Но, в конце концов, сказал я, пусть мои сыновья Терри и Анри решают, куда им девать «Настала очередь женщин».
– Так вы оставите картину им? – спросила Цирцея. Она знала, что сыновья терпеть меня не могут и взяли фамилию второго мужа Дороти, Роя, потому что он-то и был им настоящим отцом.
– Вы думаете, это остроумно – оставить им картину? – сказала Цирцея. – По-вашему, она ничего не стоит? Ну, так я вам скажу – в каком-то смысле это ужасно значительная картина.
– Значительная, как лобовое столкновение. Всегда есть последствия. Что-то случилось, уж сомневаться не приходится.
– Оставите ее этим неблагодарным, – сказала она, – и сделаете их мультимиллионерами.
– Они все равно ими будут, – сказал я. – Я оставляю им все, что у меня есть, включая ваших девочек на качелях и биллиард, если вы, конечно, его не заберете. Но после моей смерти им придется кое-что сделать, сущую ерунду, чтобы все это получить.
– Что именно?
– Взять себе и передать моим внукам фамилию Карабекян.
– Вам это так важно?
– Я делаю это ради своей матери. Хоть она Карабекян не по рождению, но ей так хотелось, чтобы имя Карабекянов продолжало жить – неважно где, неважно как.
* * *– А много тут реальных людей? – спросила она.
– Стрелок, цепляющийся за меня, – я помню его лицо. Эти два эстонца в немецкой форме – Лоурел и Харди10. Вот тот француз-коллаборационист – Чарли Чаплин. Двое угнанных из Польши рабочих – по другую сторону часовни – Джексон Поллок и Терри Китчен.
– Так, значит, там внизу все три мушкетера?
– Да, это мы.
– Наверно, когда двое почти одновременно умерли, для вас это было страшным ударом? – сказала она.

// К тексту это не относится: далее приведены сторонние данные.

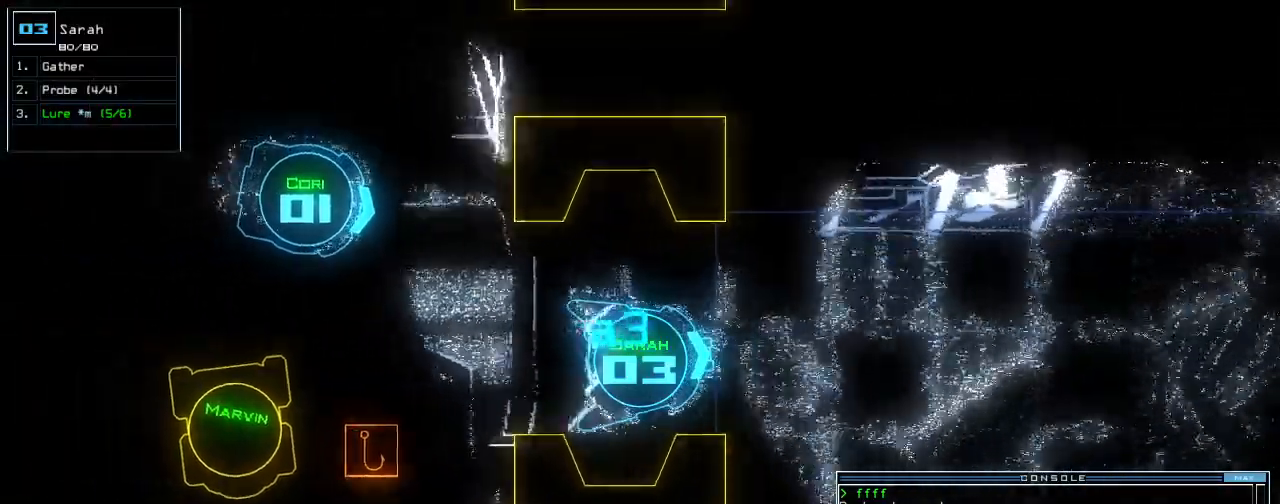
{"keys": ["down"], "events": []}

– Мы раздружились задолго до этого. Мы много пили втроем, вот люди нас так и прозвали. К живописи это не имело отношения. Какая разница, будь мы хоть водопроводчики. То один, то другой, а иногда все трое, мы на время бросали пить и редко встречались, поэтому какие уж там три мушкетера, ничего от нашего союза не осталось еще до того, как они покончили с собой. Говорите – страшный удар? Вовсе нет. Когда это случилось, я просто на восемь лет стал отшельником.

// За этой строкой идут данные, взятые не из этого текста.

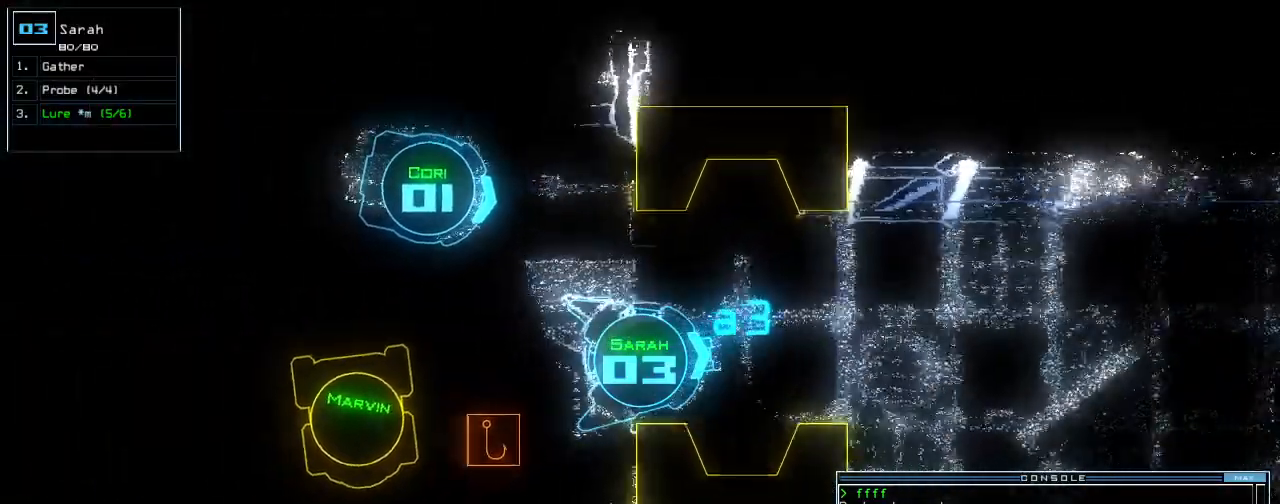
{"keys": ["space"], "events": [[440, "space", "down"], [480, "down", "up"]]}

* * *– А потом покончил с собой Ротко, – сказала она.
– Увы, – ответил я. Из Долины Радости мы возвращались к действительности. А тут нас снова ждал грустный перечень самоубийств абстрактных экспрессионистов: Горки повесился в 1948 году, Поллок разбился пьяный на машине, и почти одновременно застрелился Китчен – в 1956 году, а затем в 1970 до смерти себя изрезал Ротко, ужасающее было зрелище.
С резкостью, которая даже меня самого удивила, я сказал, что эти насильственные смерти сродни скорее нашим пьяным разгулам, а к нашей живописи касательства не имеют.

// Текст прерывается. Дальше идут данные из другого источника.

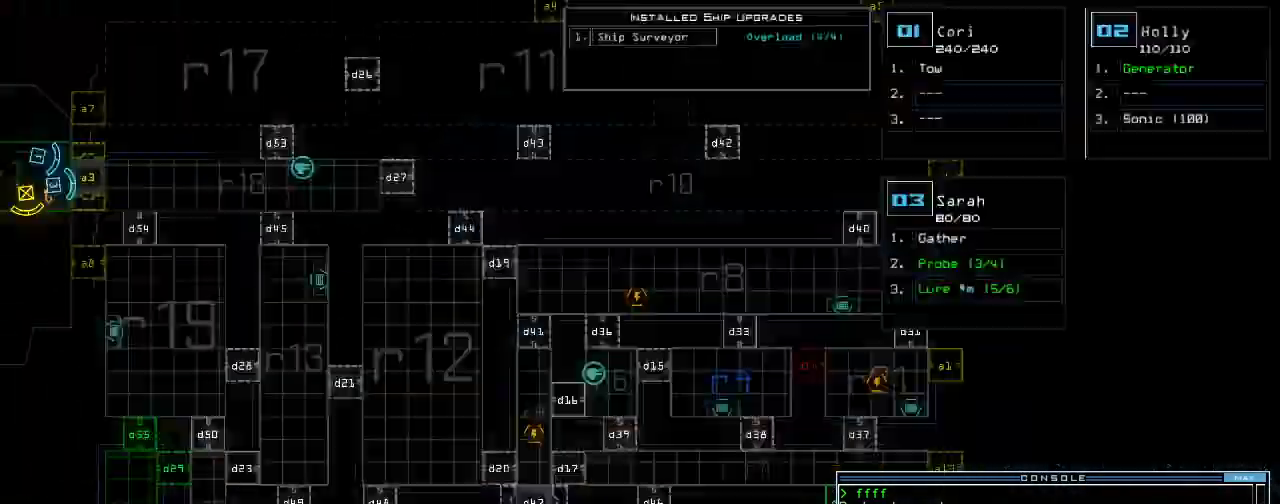
{"keys": ["space", "up"], "events": [[40, "space", "up"], [120, "up", "down"], [280, "d", "down"], [340, "d", "up"], [360, "a", "down"], [400, "a", "up"], [400, "d", "down"], [460, "space", "down"], [480, "d", "up"]]}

– Мне, конечно, трудно спорить с вами, – сказала она.
– Да и не о чем. Честное слово даю, не о чем! – говорил я с юношеской горячностью. – Вся магия нашей живописи, миссис Берман, вот в чем: для музыки это давно уже обыденность, но на полотне впервые проявился благоговейный восторг человека перед Вселенной, причем этот восторг не имеет никакого отношения к тому, хорошо ли ты пообедал, к сексу, к тому, какой у тебя дом или костюм, к наркотикам, машинам, деньгам, газетным сенсациям, преступлениям и наказаниям, спортивным рекордам, войнам, миру и всем прочим житейским делам, и, уж само собой, этот восторг совершенно не связан с необъяснимыми приступами отчаяния и самоуничтожения, которые находят на всех, будь ты художник или водопроводчик.
* * *– Знаете, сколько мне было лет, когда вы стояли на краю этой долины? – спросила миссис Берман.
– Нет.
– Ровно год. И, пожалуйста, не обижайтесь, Рабо, но картина говорит так много, что сегодня я больше не в состоянии на нее смотреть.
– Понимаю, – сказал я.
Мы находились в амбаре уже больше двух часов. Я и сам был как выжатый лимон, но все во мне ликовало от гордости и удовлетворения.
Мы подошли к выходу, и я уже держал руку на выключателе. Не было ни луны, ни звезд; поверну выключатель – и мы погрузимся в кромешную тьму.
И тут она спросила:
– Вы на картине даете как-нибудь понять, где и когда это происходит?